The agreement on power-sharing, the sharing of resources and security arrangements was signed by Mustafa Osman Ismail, Khartoum's negotiator, and Mussa Mohammed Ahmed, chief of the Eastern Front.
The signing took place at the presidential palace in the Eritrean capital of Asmara in the presence of President Issaias Afeworki.
A ceremony organized to mark the signing began at about 5:30 pm (1430 GMT), an hour later than scheduled. After introductory speeches, the parties adjourned temporarily for iftar, the breaking of the Ramadan daily fast.
During the ceremony, Sudanese President Omar al-Beshir called the peace deal an example of "Africans solving an African problem without foreign help."

©AFP/File - Isam El-Haj
That was a preamble to his reiteration that Sudan rejects a United Nations proposal to send a peacekeeping force to the still war-torn western region of Darfur.
Ahmed called the accord historic, saying it "definitively turns the page on conflict and opens the way to development."
The deal would be the third peace agreement signed by Khartoum with rebel groups in various parts of the largest nation in Africa in less than two years.
An agreement between Khartoum and the main rebel faction in Darfur was signed in May this year but has failed to take hold.
A landmark peace deal was also signed between Khartoum and southern rebels in January 2005, bringing an end to more than two decades of fighting -- the longest civil war in Africa.

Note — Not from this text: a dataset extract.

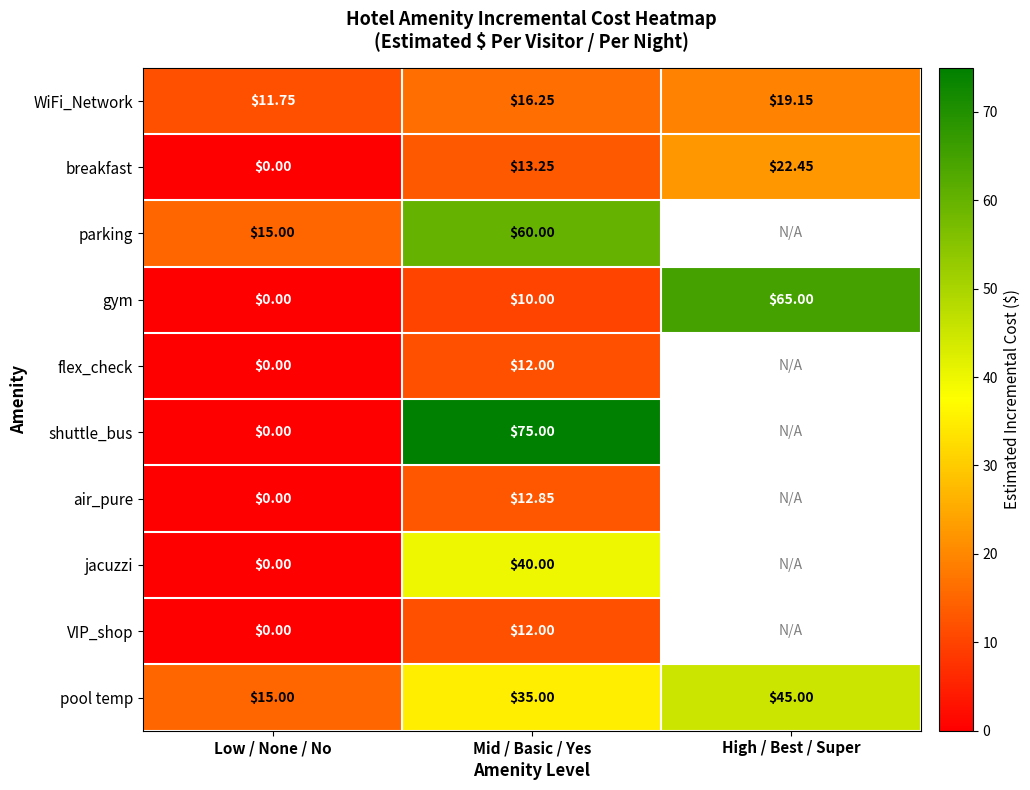

How many distinct data groups are displayed?

10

The former rebel Sudan People's Liberation Movement is now in a national unity government with Beshir's National Congress, but relations have often been strained.

©AFP/File - Thomas Goisque
Beshir was to meet Eritrean President Issaias Afeworki on the sidelines of the ceremony, the Sudanese state news agency SUNA reported.
Egyptian Foreign Minister Ahmed Abul Gheit and Arab League Secretary General Amr Mussa are among the foreign officials who attended the signing, which comes amid mounting pressure on Khartoum over Darfur.
The latest round of negotiations between the Sudanese government and the Eastern Front resumed after a ceasefire agreement was reached on June 19.
The Eastern Front was created last year by the region's largest ethnic group, the Beja, and the Rashidiya Arabs. The grouping has similar aims to its better-known counterparts in Darfur -- greater autonomy and control of resources.
Its members have waged a low-level insurgency, and Sudan says the push to defuse the eastern crisis is part of efforts to pacify the whole country by building on peace pacts reached with other rebels.
Sudan's vast eastern provinces include porous and volatile borders with Eritrea and Ethiopia and command access to the Red Sea, the key to the country's economy.